(June 15, 2021 at 11:02 am)BrianSoddingBoru4 Wrote:(June 15, 2021 at 8:34 am)Brian37 Wrote: Actually, I sincerely have to thank you. I just looked up the history of vaccines. I honestly did not know it went as far back as 1796.
https://en.wikipedia.org/wiki/Smallpox_v...ox%20virus.
But what is amazing comparing back then and now, is how did the medical community back then figure out how to inoculate people back then without the knowledge of DNA? I can only guess the primitive concept was to inject a small amount of the virus to create antibodies to fight it? It is the same tolerance motif with other things. Small doses of anything and your body builds up a tolerance or immunity.
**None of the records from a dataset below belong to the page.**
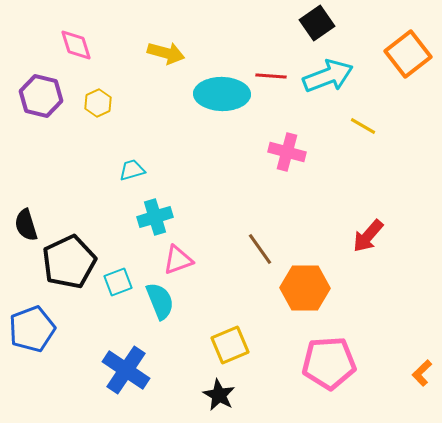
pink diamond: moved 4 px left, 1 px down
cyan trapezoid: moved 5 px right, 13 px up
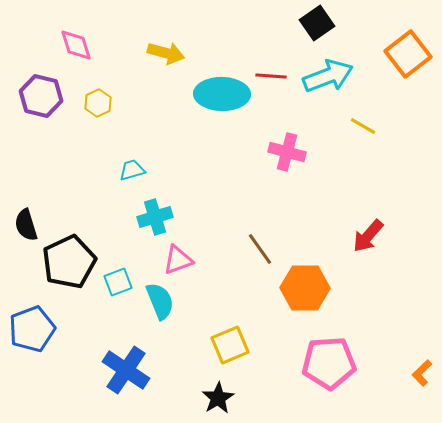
black star: moved 1 px left, 3 px down; rotated 12 degrees clockwise
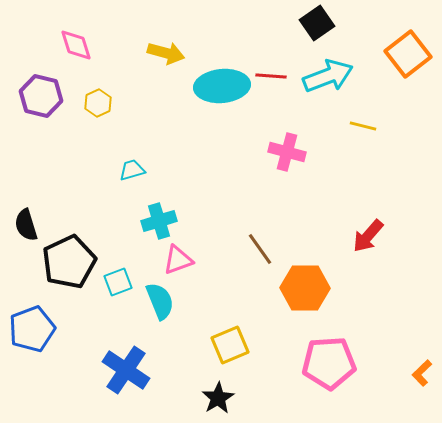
cyan ellipse: moved 8 px up; rotated 6 degrees counterclockwise
yellow line: rotated 16 degrees counterclockwise
cyan cross: moved 4 px right, 4 px down
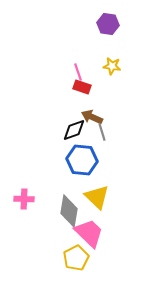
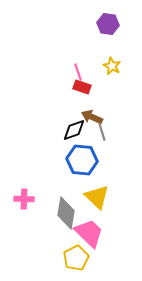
yellow star: rotated 18 degrees clockwise
gray diamond: moved 3 px left, 2 px down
I simply didn't know how far back the history of vaccines went.
Actually, inoculation goes much further back than 1796, to the 10th century, IIRC.
As to how Jenner worked it out, it was largely by observation and inference. There’s a disease similar to, but much milder than smallpox, called ‘cowpox’. Jenner noticed that while many milkmaids got cowpox, none of them who had had it got smallpox. He hypothesized that having had cowpox conferred immunity against smallpox. He deliberately infected a boy with cowpox. When the child recovered, he deliberately infected the same boy with smallpox. He didn’t get sick.
Boru
Certainly observation has been the linchpin of the building blocks of the history that lead up to modern science. But modern science didn't exist at the time of Plato or Socrates, or the ancient Egyptians, despite their master building techniques of their respective periods. 10th century wouldn't be that much different.
"Trial and error" has always existed for sure, be it medicine or engineering. But that does not mean those in the past were accurate in any modern sense. One can tinker and repeat and still not know why what they did was working.
Today's vaccines are literally based on DNA/RNA sequencing and not just injecting the virus like poison to build up immunity. It is like the difference between Franklin making a kite, and Boeing coming up with the next jumbo passenger jet.